* WORK TO COMPLETE *
Reproduce every line of the records below, keeping each one unchanged and in the same order.

* TASK INPUTS *
----
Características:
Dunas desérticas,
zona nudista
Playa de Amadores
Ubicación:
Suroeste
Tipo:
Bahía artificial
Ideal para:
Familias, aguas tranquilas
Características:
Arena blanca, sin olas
----
* RESPONSE TO THIS EXERCISE *
Características:
Dunas desérticas,
zona nudista
Playa de Amadores
Ubicación:
Suroeste
Tipo:
Bahía artificial
Ideal para:
Familias, aguas tranquilas
Características:
Arena blanca, sin olas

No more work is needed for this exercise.